● **ASSIGNMENT**
The lines below from the one with "45: (652, 123, 1.13)" up to and including the one with "34: (650, 23, 1.16)" are what you should set down, exactly and without pictures.

● **DATA EXTRACT**
···

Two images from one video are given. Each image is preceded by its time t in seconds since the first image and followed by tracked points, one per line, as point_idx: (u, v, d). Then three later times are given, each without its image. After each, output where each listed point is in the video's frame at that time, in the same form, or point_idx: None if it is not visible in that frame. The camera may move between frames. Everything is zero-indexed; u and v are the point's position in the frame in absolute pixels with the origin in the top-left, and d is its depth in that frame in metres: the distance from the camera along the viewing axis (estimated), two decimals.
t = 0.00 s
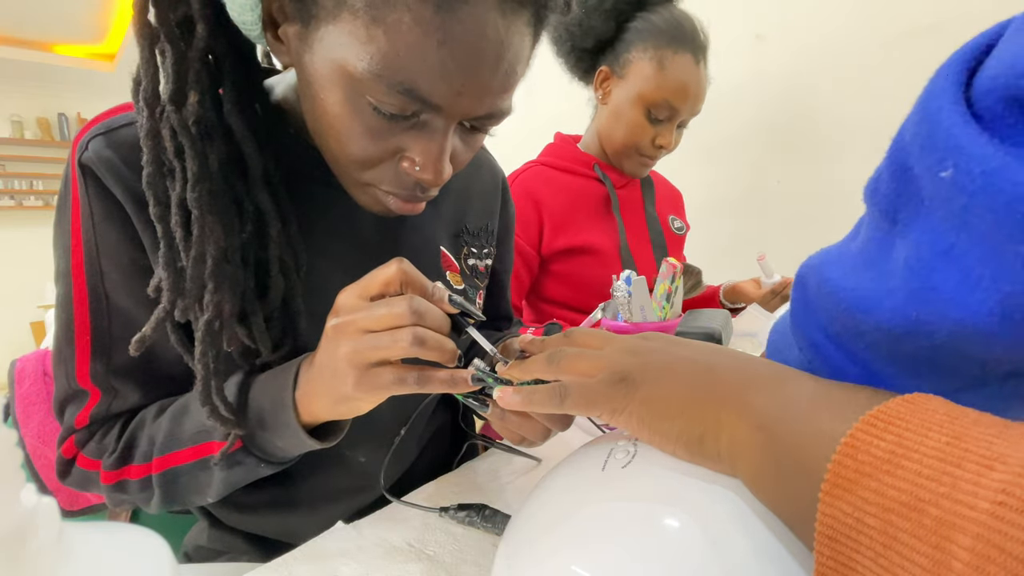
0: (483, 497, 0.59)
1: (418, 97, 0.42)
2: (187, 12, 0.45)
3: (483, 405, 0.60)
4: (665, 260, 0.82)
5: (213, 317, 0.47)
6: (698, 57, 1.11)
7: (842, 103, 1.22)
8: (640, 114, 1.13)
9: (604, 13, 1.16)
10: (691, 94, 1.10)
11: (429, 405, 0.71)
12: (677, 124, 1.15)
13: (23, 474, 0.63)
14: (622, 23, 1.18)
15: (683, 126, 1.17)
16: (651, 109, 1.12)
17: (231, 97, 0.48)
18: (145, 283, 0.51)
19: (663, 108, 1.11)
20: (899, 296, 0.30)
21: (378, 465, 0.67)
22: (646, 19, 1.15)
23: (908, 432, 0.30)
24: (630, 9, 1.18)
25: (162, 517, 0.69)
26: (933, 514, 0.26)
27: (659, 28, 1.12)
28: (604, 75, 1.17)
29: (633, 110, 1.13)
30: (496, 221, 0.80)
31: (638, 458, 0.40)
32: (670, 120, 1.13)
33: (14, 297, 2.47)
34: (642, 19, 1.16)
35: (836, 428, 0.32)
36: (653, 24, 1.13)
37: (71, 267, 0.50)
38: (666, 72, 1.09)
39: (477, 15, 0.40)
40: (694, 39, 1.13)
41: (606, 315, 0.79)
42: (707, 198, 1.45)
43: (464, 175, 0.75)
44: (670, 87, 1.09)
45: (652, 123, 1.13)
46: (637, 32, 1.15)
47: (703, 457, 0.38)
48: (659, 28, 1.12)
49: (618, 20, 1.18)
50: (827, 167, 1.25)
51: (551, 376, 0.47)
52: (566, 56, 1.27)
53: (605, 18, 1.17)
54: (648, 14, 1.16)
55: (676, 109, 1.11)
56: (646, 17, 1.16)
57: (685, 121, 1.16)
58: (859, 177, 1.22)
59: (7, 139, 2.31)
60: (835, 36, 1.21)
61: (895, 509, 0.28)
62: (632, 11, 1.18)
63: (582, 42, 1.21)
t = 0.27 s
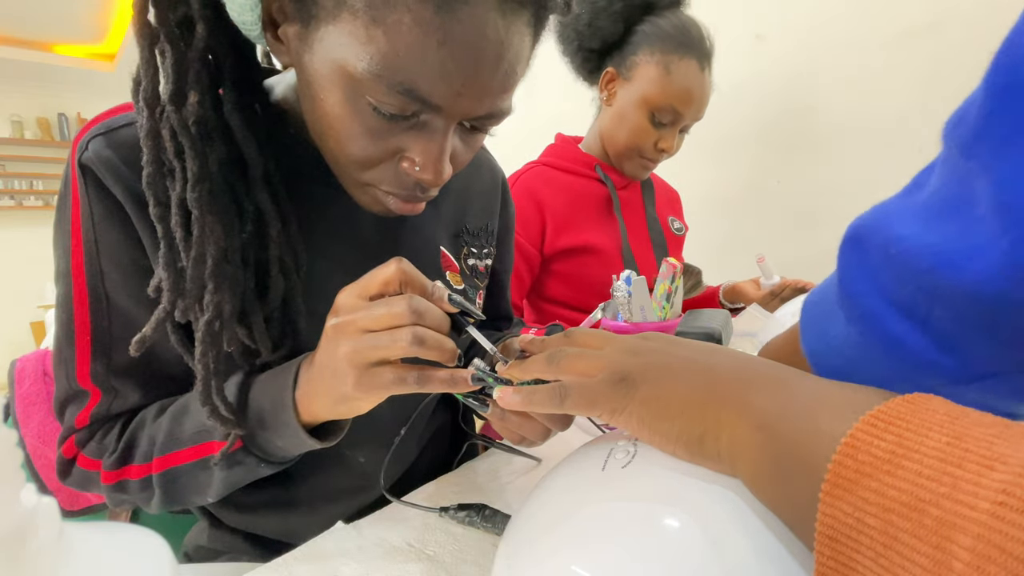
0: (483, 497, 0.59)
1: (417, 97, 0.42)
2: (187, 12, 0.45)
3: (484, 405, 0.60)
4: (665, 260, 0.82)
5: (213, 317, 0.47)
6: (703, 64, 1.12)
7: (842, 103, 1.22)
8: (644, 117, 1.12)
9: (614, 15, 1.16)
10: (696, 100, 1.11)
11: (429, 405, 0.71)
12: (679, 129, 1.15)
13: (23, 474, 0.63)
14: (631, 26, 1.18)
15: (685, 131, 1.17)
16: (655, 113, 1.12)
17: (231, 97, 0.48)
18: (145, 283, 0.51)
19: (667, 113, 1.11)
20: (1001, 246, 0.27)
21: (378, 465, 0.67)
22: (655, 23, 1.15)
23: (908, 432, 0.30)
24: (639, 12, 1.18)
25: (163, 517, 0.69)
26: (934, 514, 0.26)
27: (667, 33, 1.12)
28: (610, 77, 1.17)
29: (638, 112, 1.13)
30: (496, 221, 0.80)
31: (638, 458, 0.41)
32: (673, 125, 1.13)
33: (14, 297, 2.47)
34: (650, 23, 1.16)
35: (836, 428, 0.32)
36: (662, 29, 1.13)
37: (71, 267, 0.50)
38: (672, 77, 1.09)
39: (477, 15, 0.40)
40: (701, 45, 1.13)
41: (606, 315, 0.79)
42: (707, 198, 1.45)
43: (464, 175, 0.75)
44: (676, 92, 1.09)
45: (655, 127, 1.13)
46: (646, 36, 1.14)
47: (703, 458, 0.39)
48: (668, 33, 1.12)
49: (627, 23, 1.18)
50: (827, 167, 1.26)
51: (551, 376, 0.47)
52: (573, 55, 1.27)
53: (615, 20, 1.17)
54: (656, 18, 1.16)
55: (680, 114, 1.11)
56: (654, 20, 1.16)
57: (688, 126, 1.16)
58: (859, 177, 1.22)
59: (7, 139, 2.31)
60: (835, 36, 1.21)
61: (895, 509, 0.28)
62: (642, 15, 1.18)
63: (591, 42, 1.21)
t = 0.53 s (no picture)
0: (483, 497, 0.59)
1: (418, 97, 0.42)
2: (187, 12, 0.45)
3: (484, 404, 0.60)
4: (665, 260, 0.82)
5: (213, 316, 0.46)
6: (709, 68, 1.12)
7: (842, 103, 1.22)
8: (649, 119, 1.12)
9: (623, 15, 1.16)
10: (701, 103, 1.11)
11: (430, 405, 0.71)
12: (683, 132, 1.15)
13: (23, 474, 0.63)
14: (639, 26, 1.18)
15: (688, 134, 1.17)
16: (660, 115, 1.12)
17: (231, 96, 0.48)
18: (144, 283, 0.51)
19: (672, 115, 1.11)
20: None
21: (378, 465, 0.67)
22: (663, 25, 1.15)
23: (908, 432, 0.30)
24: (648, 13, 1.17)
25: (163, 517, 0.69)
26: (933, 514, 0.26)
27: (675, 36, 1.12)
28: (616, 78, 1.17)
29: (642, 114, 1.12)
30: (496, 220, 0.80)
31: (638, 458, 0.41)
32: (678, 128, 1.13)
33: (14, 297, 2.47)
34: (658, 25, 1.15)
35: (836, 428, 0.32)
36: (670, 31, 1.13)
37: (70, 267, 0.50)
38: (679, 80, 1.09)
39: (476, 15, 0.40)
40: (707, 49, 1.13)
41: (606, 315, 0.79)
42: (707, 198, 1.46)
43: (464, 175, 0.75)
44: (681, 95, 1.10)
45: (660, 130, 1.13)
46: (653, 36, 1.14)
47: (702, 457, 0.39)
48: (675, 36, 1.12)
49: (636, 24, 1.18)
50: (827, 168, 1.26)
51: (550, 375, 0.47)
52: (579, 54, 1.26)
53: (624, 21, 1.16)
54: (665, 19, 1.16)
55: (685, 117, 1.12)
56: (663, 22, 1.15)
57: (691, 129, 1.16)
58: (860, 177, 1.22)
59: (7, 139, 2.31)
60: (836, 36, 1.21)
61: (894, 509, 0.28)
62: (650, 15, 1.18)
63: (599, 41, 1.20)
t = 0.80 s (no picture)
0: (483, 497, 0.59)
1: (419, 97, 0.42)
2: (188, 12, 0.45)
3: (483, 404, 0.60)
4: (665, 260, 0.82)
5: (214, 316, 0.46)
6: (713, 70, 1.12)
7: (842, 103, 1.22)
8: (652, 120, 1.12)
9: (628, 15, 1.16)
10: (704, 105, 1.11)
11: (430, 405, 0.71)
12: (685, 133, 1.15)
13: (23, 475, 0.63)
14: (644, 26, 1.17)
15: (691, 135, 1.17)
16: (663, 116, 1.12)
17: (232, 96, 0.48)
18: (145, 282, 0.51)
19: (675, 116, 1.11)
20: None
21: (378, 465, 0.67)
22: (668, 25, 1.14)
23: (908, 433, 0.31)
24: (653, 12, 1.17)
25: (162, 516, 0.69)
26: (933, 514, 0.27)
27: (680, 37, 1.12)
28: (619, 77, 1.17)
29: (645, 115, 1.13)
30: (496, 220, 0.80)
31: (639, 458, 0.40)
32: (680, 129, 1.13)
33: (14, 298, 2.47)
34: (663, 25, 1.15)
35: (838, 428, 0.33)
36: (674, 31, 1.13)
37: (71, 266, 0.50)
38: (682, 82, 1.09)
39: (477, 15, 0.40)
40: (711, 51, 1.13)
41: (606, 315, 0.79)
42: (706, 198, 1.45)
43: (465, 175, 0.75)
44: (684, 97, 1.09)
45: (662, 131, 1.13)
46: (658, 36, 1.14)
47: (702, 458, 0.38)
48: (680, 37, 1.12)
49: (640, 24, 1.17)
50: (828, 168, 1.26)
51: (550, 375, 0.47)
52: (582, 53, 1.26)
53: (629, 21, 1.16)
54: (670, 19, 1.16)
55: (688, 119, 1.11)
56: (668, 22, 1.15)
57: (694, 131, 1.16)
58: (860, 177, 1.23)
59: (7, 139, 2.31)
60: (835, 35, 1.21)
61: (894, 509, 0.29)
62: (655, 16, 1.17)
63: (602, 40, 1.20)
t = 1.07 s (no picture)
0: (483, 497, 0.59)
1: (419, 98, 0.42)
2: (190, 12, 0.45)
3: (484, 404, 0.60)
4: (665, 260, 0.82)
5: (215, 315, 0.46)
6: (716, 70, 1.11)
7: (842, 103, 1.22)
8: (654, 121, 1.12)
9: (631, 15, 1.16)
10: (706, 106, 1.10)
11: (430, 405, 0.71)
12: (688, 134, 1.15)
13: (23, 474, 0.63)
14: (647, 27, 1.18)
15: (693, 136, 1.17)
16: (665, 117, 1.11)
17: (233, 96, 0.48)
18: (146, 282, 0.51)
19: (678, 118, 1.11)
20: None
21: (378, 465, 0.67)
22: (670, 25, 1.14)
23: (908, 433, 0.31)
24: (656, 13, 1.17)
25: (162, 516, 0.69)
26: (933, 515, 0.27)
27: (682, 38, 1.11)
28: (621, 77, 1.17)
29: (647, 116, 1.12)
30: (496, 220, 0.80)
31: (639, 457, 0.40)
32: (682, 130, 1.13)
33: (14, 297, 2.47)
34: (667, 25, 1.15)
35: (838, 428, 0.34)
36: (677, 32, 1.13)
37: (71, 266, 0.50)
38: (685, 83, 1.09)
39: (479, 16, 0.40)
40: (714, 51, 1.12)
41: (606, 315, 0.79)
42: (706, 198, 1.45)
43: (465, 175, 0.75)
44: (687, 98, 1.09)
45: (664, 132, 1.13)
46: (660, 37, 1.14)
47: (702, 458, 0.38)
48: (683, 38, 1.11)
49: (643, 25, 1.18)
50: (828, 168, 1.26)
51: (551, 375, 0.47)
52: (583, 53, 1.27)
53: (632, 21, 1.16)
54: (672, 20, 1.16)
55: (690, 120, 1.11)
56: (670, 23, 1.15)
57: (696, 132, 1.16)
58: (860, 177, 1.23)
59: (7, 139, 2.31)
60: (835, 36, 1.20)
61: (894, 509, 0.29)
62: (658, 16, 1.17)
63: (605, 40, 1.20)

···

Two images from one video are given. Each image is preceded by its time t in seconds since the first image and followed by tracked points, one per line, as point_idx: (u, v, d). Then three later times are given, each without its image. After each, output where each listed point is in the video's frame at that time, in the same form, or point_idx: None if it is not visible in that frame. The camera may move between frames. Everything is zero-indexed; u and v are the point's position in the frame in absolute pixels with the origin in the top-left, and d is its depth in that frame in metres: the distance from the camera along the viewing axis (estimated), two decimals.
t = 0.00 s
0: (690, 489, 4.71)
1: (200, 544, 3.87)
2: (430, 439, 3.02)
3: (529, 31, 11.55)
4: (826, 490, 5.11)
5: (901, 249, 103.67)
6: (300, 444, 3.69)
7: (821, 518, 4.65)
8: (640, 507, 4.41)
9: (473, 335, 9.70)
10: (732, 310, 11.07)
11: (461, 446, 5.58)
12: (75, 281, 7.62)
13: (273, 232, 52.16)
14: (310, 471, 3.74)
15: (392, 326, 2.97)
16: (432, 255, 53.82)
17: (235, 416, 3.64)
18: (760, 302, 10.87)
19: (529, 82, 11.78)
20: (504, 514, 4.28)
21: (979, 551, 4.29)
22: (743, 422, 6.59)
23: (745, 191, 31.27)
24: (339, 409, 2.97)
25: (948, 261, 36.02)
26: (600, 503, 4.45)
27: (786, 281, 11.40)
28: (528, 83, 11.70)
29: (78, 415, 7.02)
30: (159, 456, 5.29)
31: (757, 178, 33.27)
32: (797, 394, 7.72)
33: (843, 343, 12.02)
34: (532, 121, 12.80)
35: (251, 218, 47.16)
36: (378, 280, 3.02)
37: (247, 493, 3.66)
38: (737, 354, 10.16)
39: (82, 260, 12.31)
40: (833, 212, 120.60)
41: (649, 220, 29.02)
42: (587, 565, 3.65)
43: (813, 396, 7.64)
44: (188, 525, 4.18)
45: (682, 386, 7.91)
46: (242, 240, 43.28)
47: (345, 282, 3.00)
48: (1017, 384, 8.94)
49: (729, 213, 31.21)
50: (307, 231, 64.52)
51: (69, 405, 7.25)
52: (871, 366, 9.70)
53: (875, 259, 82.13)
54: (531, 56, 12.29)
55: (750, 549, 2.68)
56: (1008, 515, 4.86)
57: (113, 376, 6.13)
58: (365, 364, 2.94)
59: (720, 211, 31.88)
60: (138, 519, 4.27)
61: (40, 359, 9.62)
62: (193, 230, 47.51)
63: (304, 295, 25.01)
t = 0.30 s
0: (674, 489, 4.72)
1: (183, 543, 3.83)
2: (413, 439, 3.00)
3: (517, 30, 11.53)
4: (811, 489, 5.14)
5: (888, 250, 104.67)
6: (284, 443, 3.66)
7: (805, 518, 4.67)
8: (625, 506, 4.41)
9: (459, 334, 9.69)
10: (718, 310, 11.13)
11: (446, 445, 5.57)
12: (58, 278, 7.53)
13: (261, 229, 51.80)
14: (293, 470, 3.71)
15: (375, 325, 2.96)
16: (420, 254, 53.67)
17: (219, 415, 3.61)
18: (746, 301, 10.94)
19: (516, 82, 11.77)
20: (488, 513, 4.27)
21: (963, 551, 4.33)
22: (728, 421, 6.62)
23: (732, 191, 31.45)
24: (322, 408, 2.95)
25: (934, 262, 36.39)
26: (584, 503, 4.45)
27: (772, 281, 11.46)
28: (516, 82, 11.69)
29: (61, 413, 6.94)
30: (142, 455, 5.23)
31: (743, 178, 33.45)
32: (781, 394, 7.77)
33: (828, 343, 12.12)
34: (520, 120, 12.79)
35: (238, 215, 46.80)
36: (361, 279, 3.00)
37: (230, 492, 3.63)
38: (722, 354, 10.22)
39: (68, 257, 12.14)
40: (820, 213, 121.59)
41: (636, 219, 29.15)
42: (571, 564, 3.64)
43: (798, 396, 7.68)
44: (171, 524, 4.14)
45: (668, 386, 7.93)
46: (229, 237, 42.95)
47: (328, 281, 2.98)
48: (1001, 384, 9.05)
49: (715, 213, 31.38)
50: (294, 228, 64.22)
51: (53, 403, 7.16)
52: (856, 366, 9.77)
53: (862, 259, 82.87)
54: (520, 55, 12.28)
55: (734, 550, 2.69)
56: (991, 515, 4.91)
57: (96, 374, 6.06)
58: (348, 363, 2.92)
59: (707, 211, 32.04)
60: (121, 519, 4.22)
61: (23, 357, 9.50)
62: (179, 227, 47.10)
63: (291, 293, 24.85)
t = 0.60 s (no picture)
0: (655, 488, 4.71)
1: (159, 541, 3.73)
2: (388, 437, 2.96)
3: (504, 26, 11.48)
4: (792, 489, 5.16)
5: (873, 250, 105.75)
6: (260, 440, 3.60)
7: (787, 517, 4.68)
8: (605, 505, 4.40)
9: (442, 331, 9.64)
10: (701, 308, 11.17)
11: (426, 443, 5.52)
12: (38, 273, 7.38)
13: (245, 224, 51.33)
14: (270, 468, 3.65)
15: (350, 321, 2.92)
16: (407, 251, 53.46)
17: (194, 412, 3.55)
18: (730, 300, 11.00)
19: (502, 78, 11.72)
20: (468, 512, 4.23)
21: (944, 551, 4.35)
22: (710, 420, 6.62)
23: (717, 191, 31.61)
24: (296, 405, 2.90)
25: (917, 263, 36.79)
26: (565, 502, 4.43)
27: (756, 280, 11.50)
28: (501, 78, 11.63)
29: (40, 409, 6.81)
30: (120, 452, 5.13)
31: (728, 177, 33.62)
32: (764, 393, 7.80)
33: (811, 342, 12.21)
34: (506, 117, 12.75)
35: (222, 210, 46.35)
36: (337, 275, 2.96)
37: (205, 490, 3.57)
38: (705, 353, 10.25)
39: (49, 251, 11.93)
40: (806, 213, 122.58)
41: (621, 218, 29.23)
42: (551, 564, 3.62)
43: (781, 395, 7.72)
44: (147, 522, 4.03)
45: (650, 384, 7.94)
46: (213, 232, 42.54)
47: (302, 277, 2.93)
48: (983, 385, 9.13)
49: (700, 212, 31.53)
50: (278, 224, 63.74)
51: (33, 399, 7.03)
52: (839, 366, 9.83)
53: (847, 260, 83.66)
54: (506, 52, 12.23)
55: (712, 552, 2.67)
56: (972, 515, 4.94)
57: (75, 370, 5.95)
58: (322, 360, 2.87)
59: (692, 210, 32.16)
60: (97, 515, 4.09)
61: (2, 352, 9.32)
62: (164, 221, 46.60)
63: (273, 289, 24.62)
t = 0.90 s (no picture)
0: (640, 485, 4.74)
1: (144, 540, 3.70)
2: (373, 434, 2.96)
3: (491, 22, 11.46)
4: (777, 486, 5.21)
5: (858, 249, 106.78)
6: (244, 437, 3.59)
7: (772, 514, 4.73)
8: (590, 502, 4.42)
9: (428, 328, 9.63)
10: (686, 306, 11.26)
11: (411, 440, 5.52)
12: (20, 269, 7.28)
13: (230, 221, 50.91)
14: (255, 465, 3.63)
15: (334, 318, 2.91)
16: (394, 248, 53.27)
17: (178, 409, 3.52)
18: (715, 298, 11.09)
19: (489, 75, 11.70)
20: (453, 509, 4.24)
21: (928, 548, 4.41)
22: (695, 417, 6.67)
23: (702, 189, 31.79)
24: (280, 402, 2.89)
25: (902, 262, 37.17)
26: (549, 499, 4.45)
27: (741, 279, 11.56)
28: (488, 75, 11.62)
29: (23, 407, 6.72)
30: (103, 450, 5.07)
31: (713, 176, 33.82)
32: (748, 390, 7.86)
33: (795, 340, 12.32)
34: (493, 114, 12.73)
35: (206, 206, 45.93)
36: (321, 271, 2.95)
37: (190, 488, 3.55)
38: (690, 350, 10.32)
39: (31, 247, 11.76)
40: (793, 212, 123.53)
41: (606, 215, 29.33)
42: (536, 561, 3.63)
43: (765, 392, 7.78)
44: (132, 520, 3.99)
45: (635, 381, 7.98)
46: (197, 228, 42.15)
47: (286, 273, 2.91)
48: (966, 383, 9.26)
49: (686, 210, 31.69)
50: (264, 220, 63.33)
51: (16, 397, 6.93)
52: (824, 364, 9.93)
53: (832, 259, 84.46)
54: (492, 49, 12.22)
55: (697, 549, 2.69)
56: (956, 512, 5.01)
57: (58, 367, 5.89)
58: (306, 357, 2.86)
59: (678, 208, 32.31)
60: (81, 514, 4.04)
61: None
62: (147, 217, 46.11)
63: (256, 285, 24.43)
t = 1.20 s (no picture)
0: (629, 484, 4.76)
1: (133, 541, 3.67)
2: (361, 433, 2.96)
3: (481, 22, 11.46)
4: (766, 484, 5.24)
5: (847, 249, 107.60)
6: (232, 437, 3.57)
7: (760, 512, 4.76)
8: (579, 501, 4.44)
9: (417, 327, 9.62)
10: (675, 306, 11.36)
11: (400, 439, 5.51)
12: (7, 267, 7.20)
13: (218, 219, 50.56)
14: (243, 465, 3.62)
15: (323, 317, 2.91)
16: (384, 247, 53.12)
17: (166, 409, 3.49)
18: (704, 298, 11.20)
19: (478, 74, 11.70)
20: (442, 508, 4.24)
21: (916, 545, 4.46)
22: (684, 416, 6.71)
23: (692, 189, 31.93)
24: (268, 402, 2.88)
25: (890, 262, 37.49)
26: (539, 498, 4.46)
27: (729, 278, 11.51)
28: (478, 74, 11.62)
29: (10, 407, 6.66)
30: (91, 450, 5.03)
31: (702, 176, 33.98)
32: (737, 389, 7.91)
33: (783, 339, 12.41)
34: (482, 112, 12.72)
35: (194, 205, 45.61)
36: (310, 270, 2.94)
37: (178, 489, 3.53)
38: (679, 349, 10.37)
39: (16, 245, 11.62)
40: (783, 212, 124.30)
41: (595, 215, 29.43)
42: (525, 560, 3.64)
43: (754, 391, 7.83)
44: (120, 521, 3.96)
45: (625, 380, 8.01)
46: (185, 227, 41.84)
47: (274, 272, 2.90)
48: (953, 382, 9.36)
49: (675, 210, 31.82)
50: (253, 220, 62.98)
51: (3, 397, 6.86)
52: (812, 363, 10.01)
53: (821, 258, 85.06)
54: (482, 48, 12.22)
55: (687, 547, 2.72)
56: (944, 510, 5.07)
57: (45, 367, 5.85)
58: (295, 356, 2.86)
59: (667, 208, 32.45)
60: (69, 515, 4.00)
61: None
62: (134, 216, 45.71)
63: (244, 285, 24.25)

···

● **TASK ANSWER**
45: (652, 123, 1.13)
46: (637, 32, 1.15)
47: (703, 457, 0.38)
48: (659, 28, 1.12)
49: (618, 20, 1.18)
50: (827, 167, 1.25)
51: (551, 376, 0.47)
52: (566, 56, 1.27)
53: (605, 18, 1.17)
54: (648, 14, 1.16)
55: (676, 109, 1.11)
56: (646, 17, 1.16)
57: (685, 121, 1.16)
58: (859, 177, 1.22)
59: (7, 139, 2.31)
60: (835, 36, 1.21)
61: (895, 509, 0.28)
62: (632, 11, 1.18)
63: (582, 42, 1.21)
t = 0.27 s
0: (483, 497, 0.59)
1: (417, 97, 0.42)
2: (187, 12, 0.45)
3: (484, 405, 0.60)
4: (665, 260, 0.82)
5: (213, 317, 0.47)
6: (703, 64, 1.12)
7: (842, 103, 1.22)
8: (644, 117, 1.12)
9: (614, 15, 1.16)
10: (696, 100, 1.11)
11: (429, 405, 0.71)
12: (679, 129, 1.15)
13: (23, 474, 0.63)
14: (631, 26, 1.18)
15: (685, 131, 1.17)
16: (655, 113, 1.12)
17: (231, 97, 0.48)
18: (145, 283, 0.51)
19: (667, 113, 1.11)
20: (1001, 246, 0.27)
21: (378, 465, 0.67)
22: (655, 23, 1.15)
23: (908, 432, 0.30)
24: (639, 12, 1.18)
25: (163, 517, 0.69)
26: (934, 514, 0.26)
27: (667, 33, 1.12)
28: (610, 77, 1.17)
29: (638, 112, 1.13)
30: (496, 221, 0.80)
31: (638, 458, 0.41)
32: (673, 125, 1.13)
33: (14, 297, 2.47)
34: (650, 23, 1.16)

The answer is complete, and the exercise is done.